Something else that's absent is wireless charging. Now, scores of phones have had this capability and until recently it's gone largely unused. But the truth is that wireless charging pads are an unsung hero of the tech world, providing a genuine improvement in convenience that, once used, is hard to give up on.

Wireless charging is especially good at disguising limited battery life because the simplicity of putting it on a pad feels much less of a commitment than digging out the right cable and plugging it in.

So, although the company hasn't ruled wireless charging out for future phones, it's a shame it's not here now. Especially as the rear of the phone is glass, not metal.

Still, OnePlus prides itself on charging the battery fast, and that's definitely the case with the OnePlus 6T, which quickly goes from empty to enough to get through a day in around half an hour.
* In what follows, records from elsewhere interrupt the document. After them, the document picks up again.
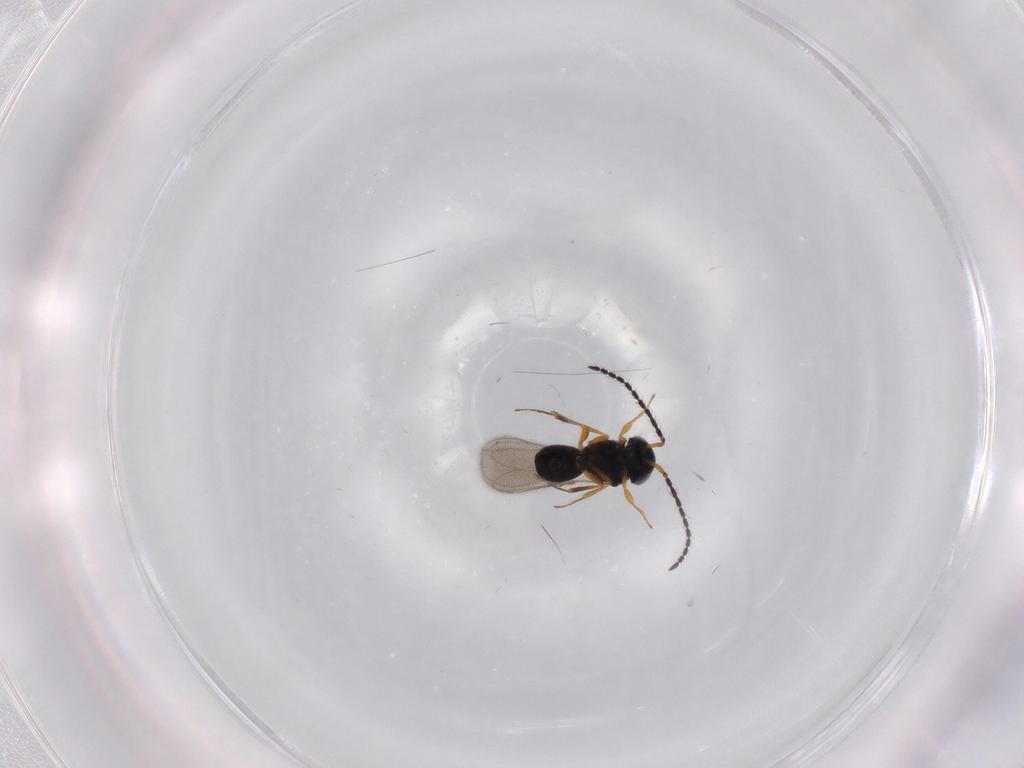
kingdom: Animalia
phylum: Arthropoda
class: Insecta
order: Hymenoptera
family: Scelionidae
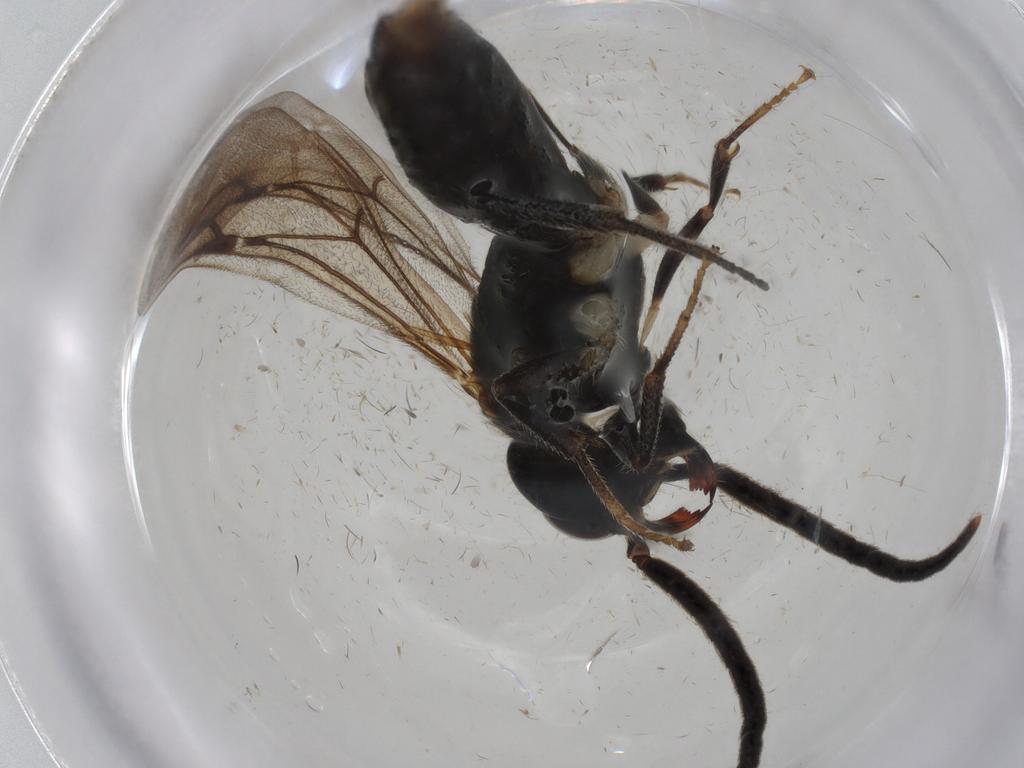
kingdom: Animalia
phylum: Arthropoda
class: Insecta
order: Hymenoptera
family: Bethylidae
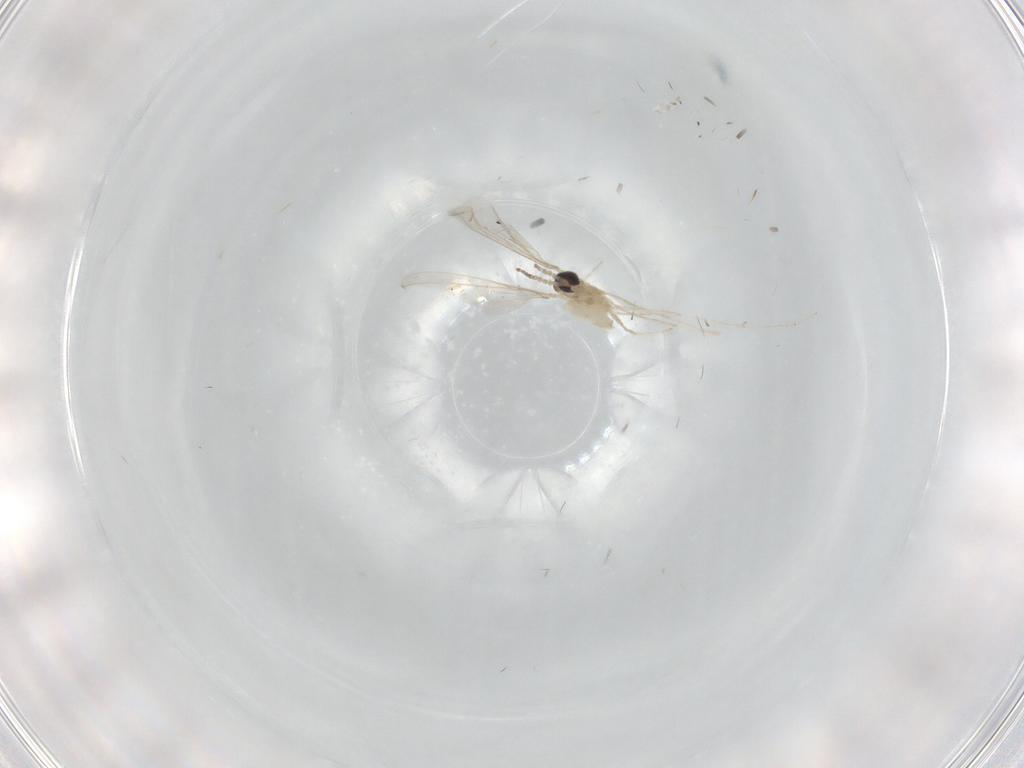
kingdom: Animalia
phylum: Arthropoda
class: Insecta
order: Diptera
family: Cecidomyiidae
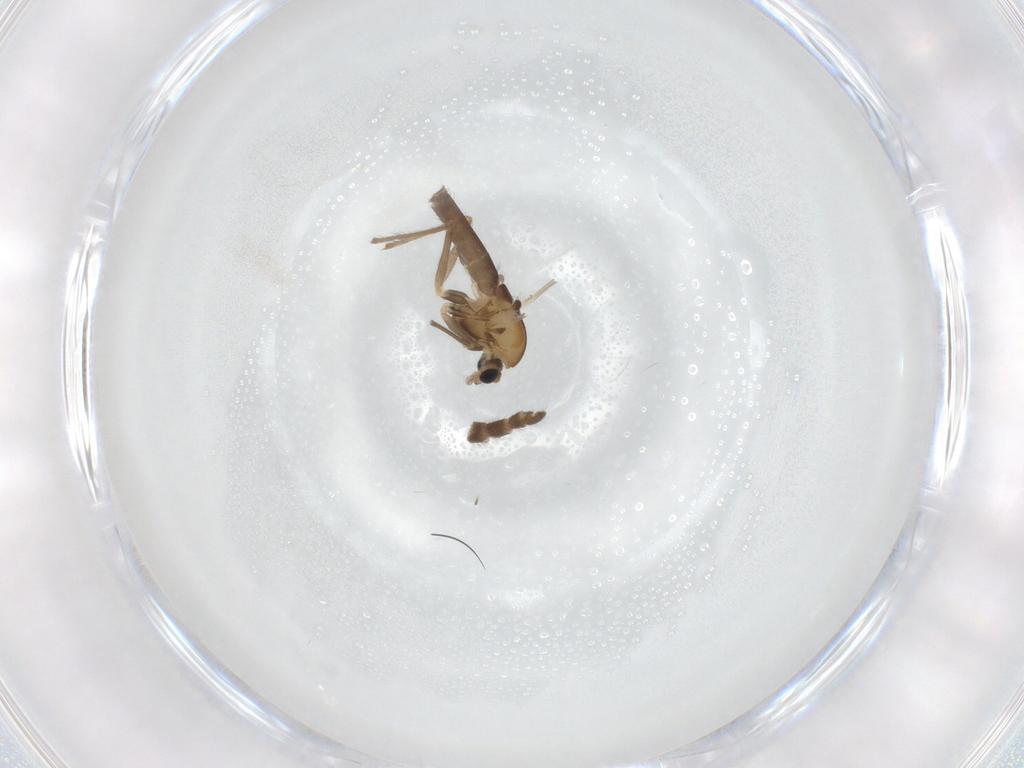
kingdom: Animalia
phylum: Arthropoda
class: Insecta
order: Diptera
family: Chironomidae
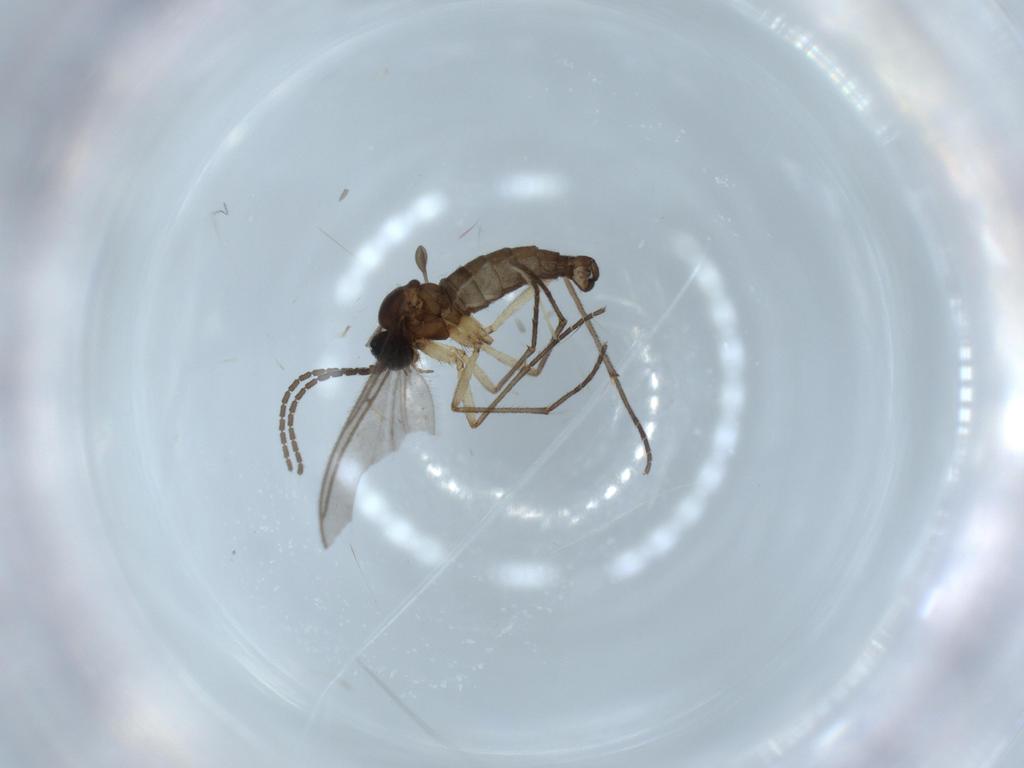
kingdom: Animalia
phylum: Arthropoda
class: Insecta
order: Diptera
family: Sciaridae
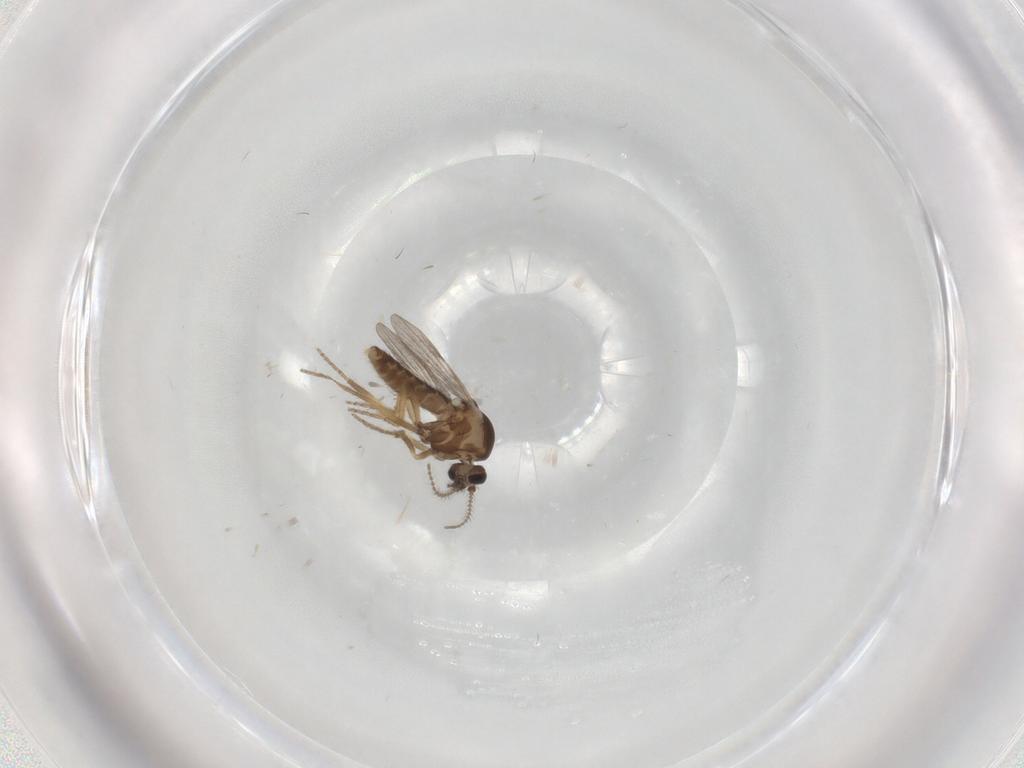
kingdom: Animalia
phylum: Arthropoda
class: Insecta
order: Diptera
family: Ceratopogonidae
That's part of the argument against wireless charging, of course, that it's not as fast.

Battery life is strong with a full charge leaving you with a third of a battery by the end of the day, often more. As mentioned, this battery is bigger than on the OnePlus 6.

Performance is good, too, thanks to the fast Qualcomm Snapdragon 845 chip and plenty of RAM to keep everything speeding along. It has the latest version of Android on board, Android Pie 9.0. OnePlus uses its own Oxygen OS set-up which is accessible and attractive.

The camera is a crucial element on every smartphone now and I found the OnePlus 6T camera to be a moderate improvement on the last model. The hardware is the same, but algorithms and software have been enhanced to better photograph faces, text, food and night scenes, OnePlus says.

The front camera is high-resolution, 16MP, and has similarly had a software uptick to make selfies sharper.

(Getty Images (Getty Images)

The rear camera hardware is good - a pair of sensors with 16MP and 20MP resolution respectively - but sometimes I found the images were low on detail in places. Low light was less of a problem than on many phones but I didn't feel the camera quite on the level of the best in the market, such as the Huawei Mate 20 Pro and iPhone XS. Then again, those phones cost a lot more.

Which is a part of the story for OnePlus. Although the latest phone is not as super-cheap as its handsets were when it first arrived on the scene, the price ticket here, £499, is impressive. Especially since the storage on board is 128GB, where many rivals have 64GB as standard, still.

Camera apart, there's not much you miss out on with this phone (well, wireless charging and a headphone jack but they aren't dealbreakers) and there are some elements, such as the in-screen fingerprint sensor, which hardly any other phones can match. Add to that the strong performance, great battery life and fast recharge, and the OnePlus 6T is a deeply appealing choice.